保育士さんや子ども専門の心理士さんは、「待つ」のがうまい。
「待つ」というより「見守り」だと僕は見ていて感じます。

子どもが自分で靴を履き始めたら、手を出さない。
つい、手が出てしまいそうなところ、どこ吹く風で待っている。

アドラー心理学的に言うと「他者の課題」の切り分けができています。
子どもに「魚を与える」のではなく、「魚を釣る方法を教える」の典型。

大人脳ですぐできることでも、子どもが自分でやり遂げてもらうのが、寄り道のようで最短距離。
自分の中のせっかちな気持ちとの格闘は、幼児を持った親の日常です。

さいごに

子どもと一緒にいると、親側には強瀬的に暇な時間(余白)が発生します。
僕は子どもを持つまで、仕事や遊びに、まるで暇な時間を悪と考えるがごとく、動き回っていた時期があります。
その2つの対極を経験して思うのが、時間を有効活用するとは何かを考えるようになりました。
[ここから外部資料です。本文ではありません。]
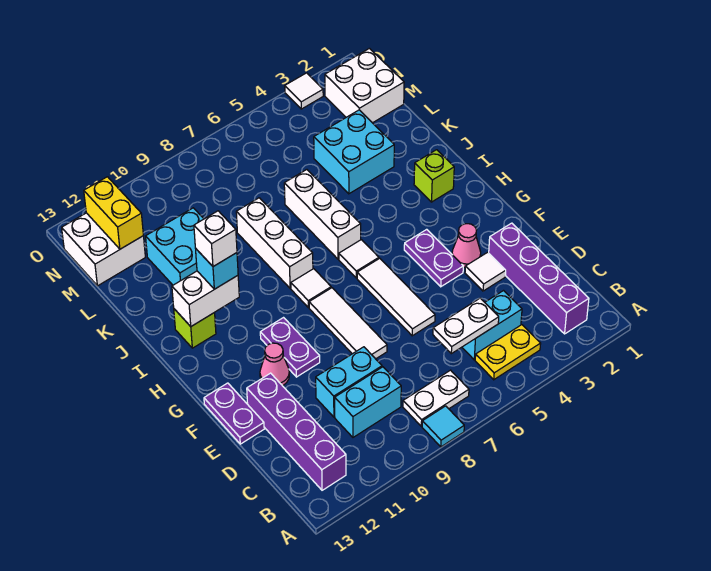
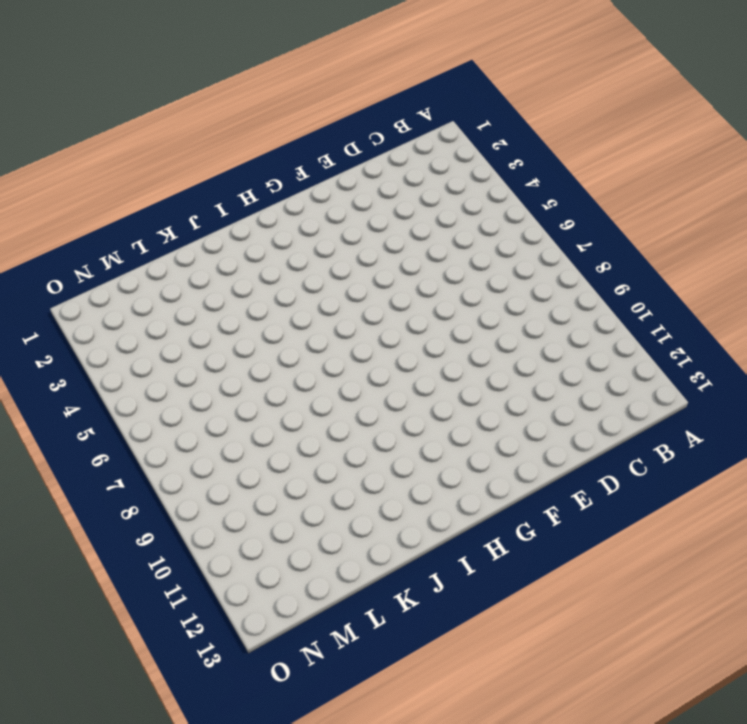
none -> cyan tile A8 level 1
none -> purple brick B2:E2 level 1
none -> yellow plate B4:B5 level 1
none -> white plate B7:B8 level 1

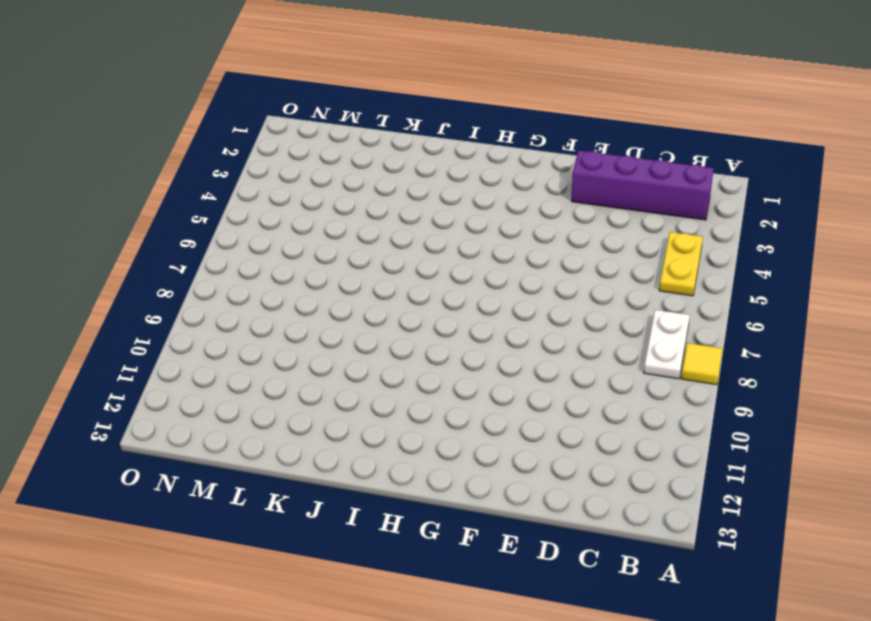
yellow tile A8 level 1 -> cyan tile A8 level 1
none -> purple brick B12:E12 level 1
none -> cyan brick C4:C5 level 1
none -> cyan brick C9:C10 level 1
none -> cyan brick D9:D10 level 1

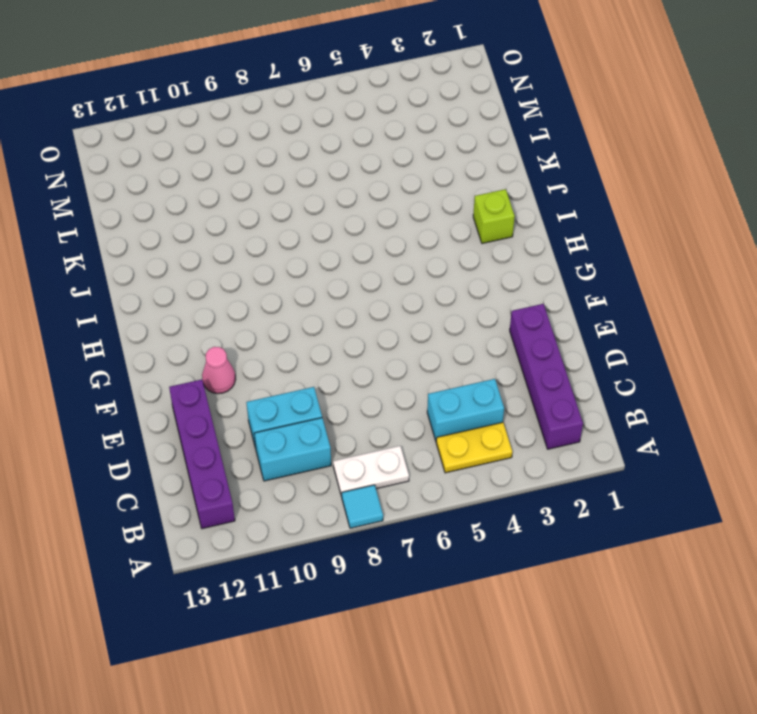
none -> white tile E3 level 1
none -> white tile E6:G6 level 1
none -> white tile E8:G8 level 1
none -> purple plate E13:F13 level 1

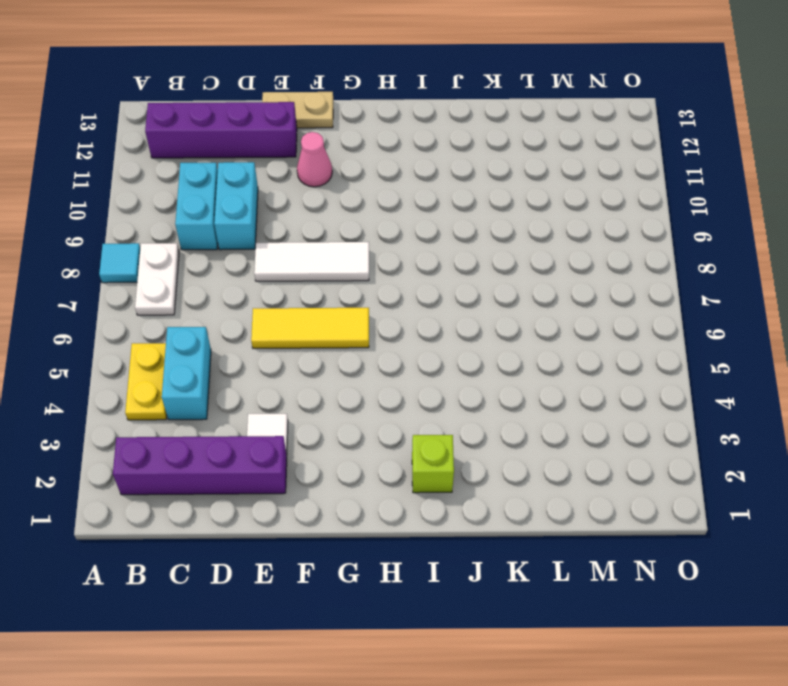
yellow tile E6:G6 level 1 -> white tile E6:G6 level 1
tan plate E13:F13 level 1 -> purple plate E13:F13 level 1
none -> pink cone F3 level 1
none -> purple plate F4:G4 level 1
none -> purple plate F10:G10 level 1
none -> white tile H6 level 1

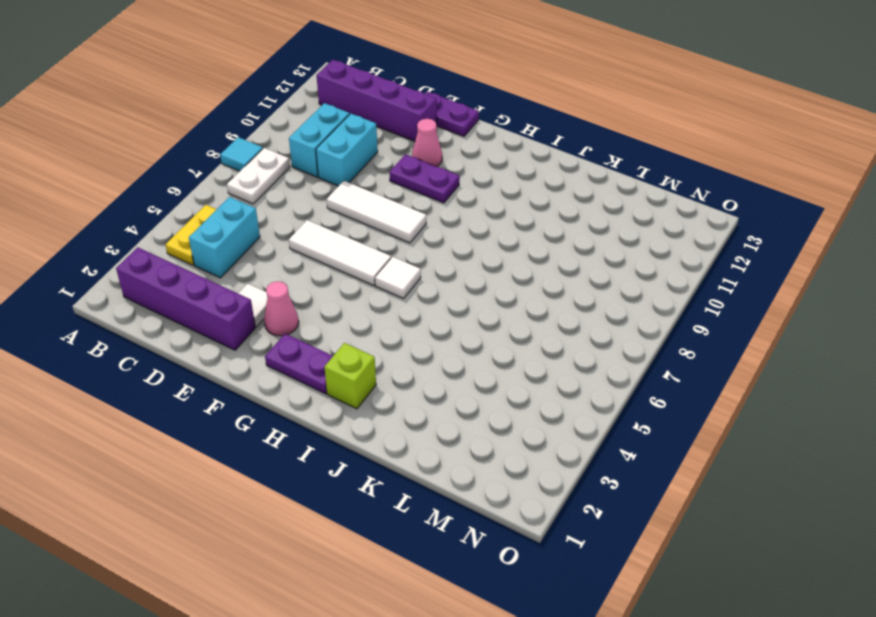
purple plate G2:H2 level 1 -> purple plate F4:G4 level 1
none -> white tile H8 level 1
none -> white brick I6:K6 level 1
none -> white brick I8:K8 level 1
none -> lime brick I12 level 1

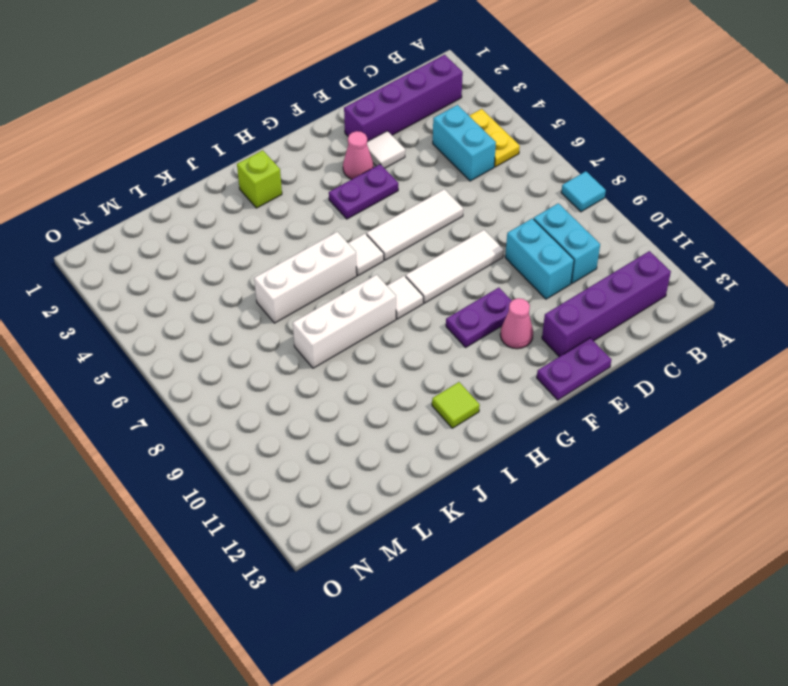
lime tile I12 level 1 -> lime brick I12 level 1
none -> white plate B7:B8 level 1
none -> cyan brick K3:L4 level 1
none -> cyan brick K10:L11 level 1
none -> white brick M1:N2 level 1

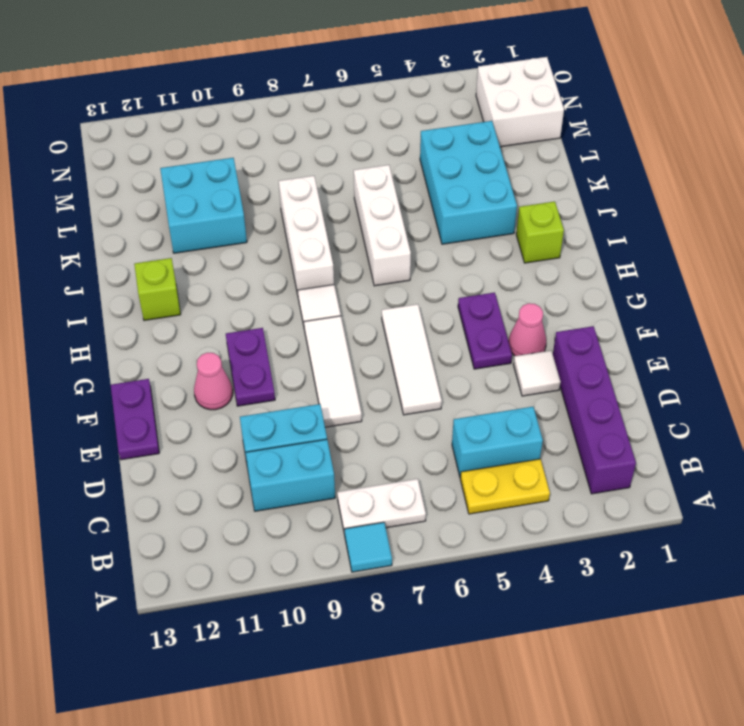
cyan brick J3:L4 level 1 -> cyan brick K3:L4 level 1
none -> purple brick B12:E12 level 1
none -> white tile H6 level 1
none -> white brick M12:N13 level 1
none -> white tile O3 level 1

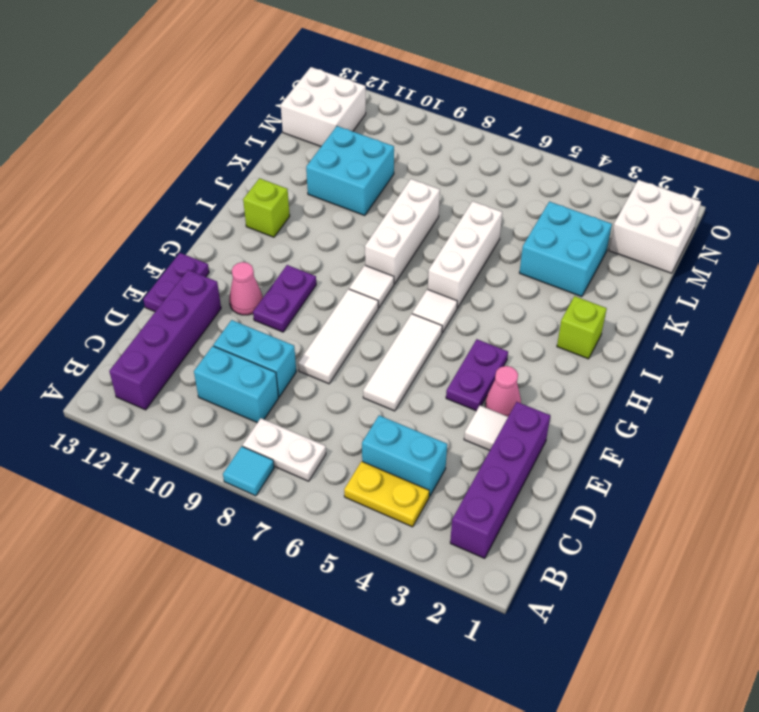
none -> white tile O3 level 1
none -> white plate C5:C6 level 2
none -> white brick I11:I12 level 2
none -> yellow brick M12:N12 level 2

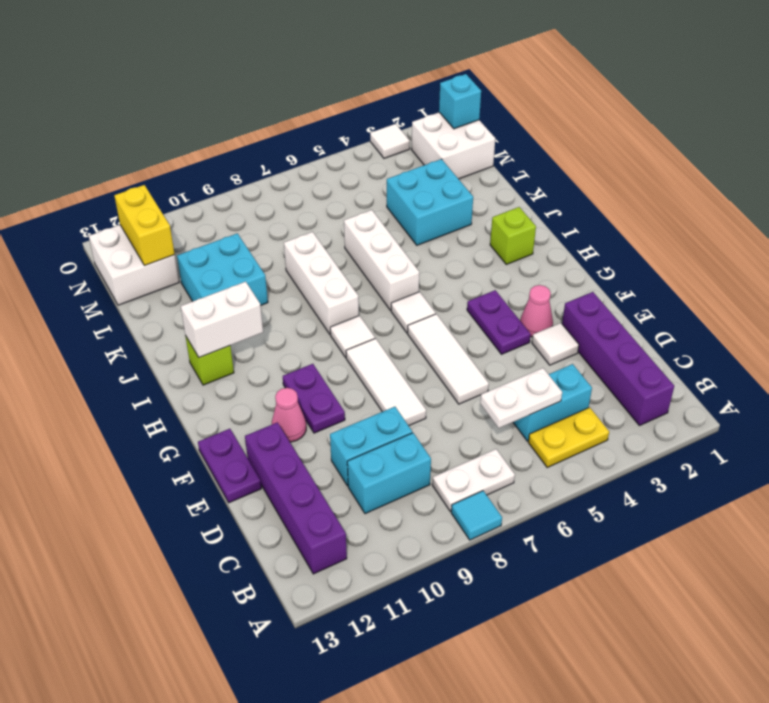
cyan brick N1 level 2 -> cyan brick I11 level 3
none -> white brick I11 level 4

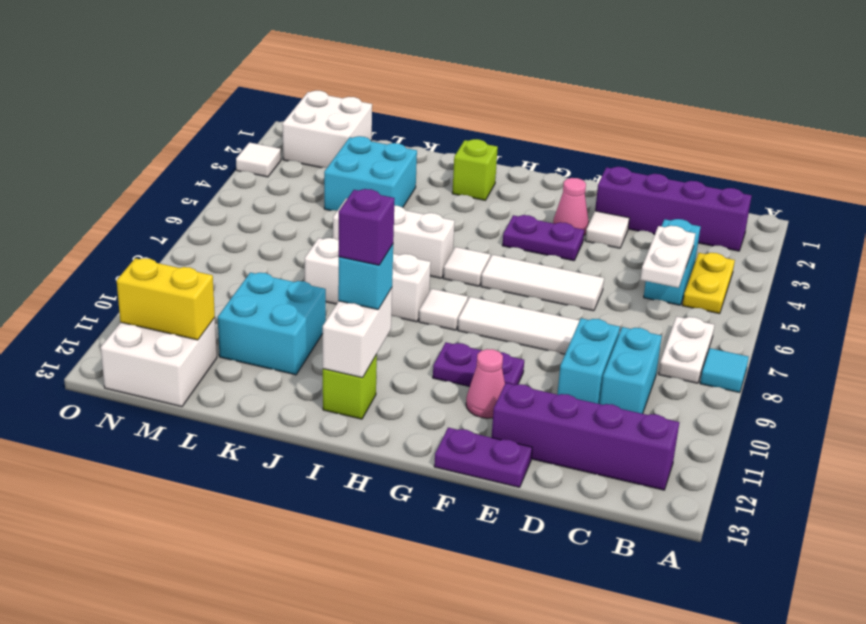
purple brick I11 level 4 -> white brick I11 level 4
忙しそうにふるまっているだけで、内実、たいしたことをしていない。
待ち時間に何もやってなさそうで、自分の中の深いところに潜る。

物理的に動けないときの方が、次の行動の準備が頭の中でたくさんでき、振り返る時間も多い。
制約状況でも、頭の中では無限に飛び回れる。
子どもを待つ間、あくびをしながら夢想できる時間です。